Article By: Dan Clark
Somehow Disney is quietly having another animation renaissance. In 1989 Disney reclaimed its crown as animation king with the release of The Little Mermaid, and since the release of Tangled a few years ago Disney has been consistently putting out a quality product once again. While a movie like Wreck-It Ralph felt more like Disney attempting to make a Pixar movie, their latest feature Frozen is a prime example of Disney getting back to what they do best.
As cheesy as it may sound Frozen has that Disney magic that will tingle your nostalgic veins with delight. All the ingredients that have made up the classic Disney formula are present and plentiful. ‘For the first time in forever’ Disney has clearly made the best animated movie of the year. Frozen is a joyous occasion full of charming adventure for all ages. Decades from now the children of today may look to Frozen as the movie that showed them how wonderful the wonderful world of Disney can be.
The story of Frozen is very loosely based on Hans Christian Andersen’s fairy tale The Snow Queen, as is often the case with a Disney adaptation their version bears little resemblance to the original product. Here Anna and Elsa are two young princesses living in a life of luxury and mystery. Elsa has a unique gift…or curse depending on how you look at it. She has an icy power that she has yet to learn to control, and must keep secret from the rest of her kingdom. Eventually her secret gets out so she flees to the mountains for sanctuary. Unbeknownst to her as a result of her power their kingdom has fallen under a deep freeze that continues to worsen. In order save their city Anna departs on a journey to track down her sister and save their world.

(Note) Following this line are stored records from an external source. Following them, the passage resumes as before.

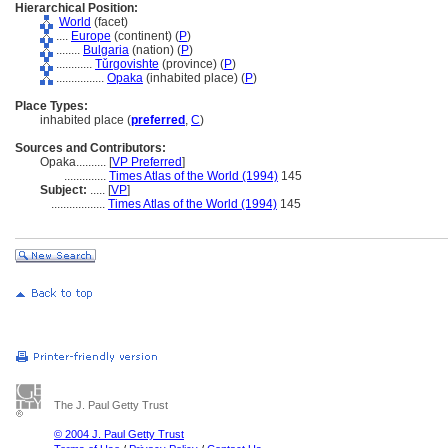
Hierarchical Position:
World
(facet)
....
Europe
(continent) (
P
)
........
Bulgaria
(nation) (
P
)
............
Tǔrgovishte
(province) (
P
)
................
Opaka
(inhabited place) (
P
)
Place Types:
inhabited place (
preferred
,
C
)
Sources and Contributors:
Opaka..........
[
VP Preferred
]
..............
Times Atlas of the World (1994)
145
Subject:
.....
[
VP
]
..................
Times Atlas of the World (1994)
145
The J. Paul Getty Trust
© 2004 J. Paul Getty Trust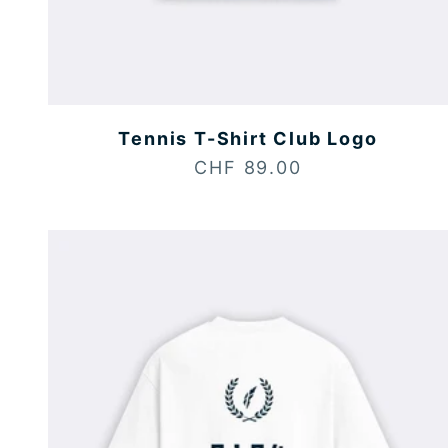
Tennis T-Shirt Club Logo
Sale price
CHF 89.00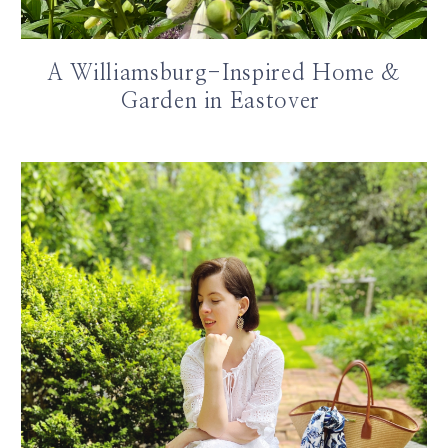
A Williamsburg-Inspired Home &
Garden in Eastover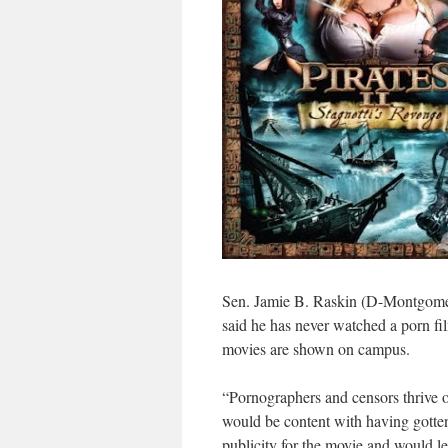
Sen. Jamie B. Raskin (D-Montgomery
said he has never watched a porn fi
movies are shown on campus.
“Pornographers and censors thrive o
would be content with having gotten
publicity for the movie and would l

Disney Princesses have become this advertising force that is ever-growing. Introducing two new princesses in one movie does feel like a very strategic marketing move, but even if that is true these characters at least have some substance to them. Anna meshes some modern girl sensibilities into the archetypal princess role. She has a quirkiness that is very reminiscent of Kristen Bell who voices the character. Bell provides a bubbliness that gives a fresh take to a tired concept. However, Anna’s lacks of growth does hinder her development. In much of the latter half of the film she almost comes off as a background character.
One big reason this occurs is the strength of the side characters, which include a carrot loving reindeer named Sven and a magical snowman named Olaf—who does everything possible to steal the movie. Josh Gad voices the role and gives a performance that is equally heartwarming and hilarious. It is a character so full of childlike wonder you cannot help but fall in love within the first moments he walks on-screen. Gad, the infamous Book of Mormon star, also shows he is now slouch in the voice department either with the song “In Summer”. Of all the songs in the film it is by far the most fun.

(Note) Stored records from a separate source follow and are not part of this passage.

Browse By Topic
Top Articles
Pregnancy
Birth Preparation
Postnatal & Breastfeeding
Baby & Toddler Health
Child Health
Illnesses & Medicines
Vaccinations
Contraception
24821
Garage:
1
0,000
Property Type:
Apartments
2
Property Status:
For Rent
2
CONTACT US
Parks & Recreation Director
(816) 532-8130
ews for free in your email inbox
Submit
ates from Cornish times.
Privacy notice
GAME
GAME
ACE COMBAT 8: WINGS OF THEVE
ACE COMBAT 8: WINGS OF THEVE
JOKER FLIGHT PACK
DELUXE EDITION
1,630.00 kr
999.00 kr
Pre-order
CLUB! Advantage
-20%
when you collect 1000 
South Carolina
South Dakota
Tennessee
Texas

When you look at what makes the classic Disney formula work the plot is very rarely a deciding factor. Success lies in the creativity of the film’s imaginative characters and the amount of memorable catchy songs. The way Frozen makes its music a focal point is an element of Disney that has been missing since its height in the mid-nineties.
Right from the start the song “Frozen Heart” establishes the tone. A number of stoic ice cutters recite an evocative melody of the dangers of a life full of ice. It is an ideal amalgamation of what the film will entail; wonder, mystery, peril, and a healthy dose of joy. The song that stands as the films best, and the one that will most likely receive some Oscar consideration is “Let it Go” song by the incredible Idina Menzel. While “Frozen Heart” sets the tone, “Let it Go” embodies every element of the film’s themes. It is a commanding anthem that will have you humming its tune long after the movie is over. It was a few memorable songs short of entering top echelon Disney territory. Songs like “For the First time in Forever” and “Love is an Open” door were cute but ultimately forgettable.
What is not forgettable is the animation of Frozen. This is easily the best looking computer animated film Disney has produced. It all starts with the ultra-realistic rendering of the snowy environment. The snow moves so fluidly as if each flake is working in unison to perform a choreographed dance of winter wonder. Juxtaposing the fluffiness of the snow with the jagged edges of the ice reflected the films split personality—allowing enjoyment to exist in a world full of threatening creatures and harsh living conditions. For those who have given up on Disney allow Frozen to ‘take control’ and change your mind. This is Disney done right—a fantastic tale that has something for everyone and will live on for years to come.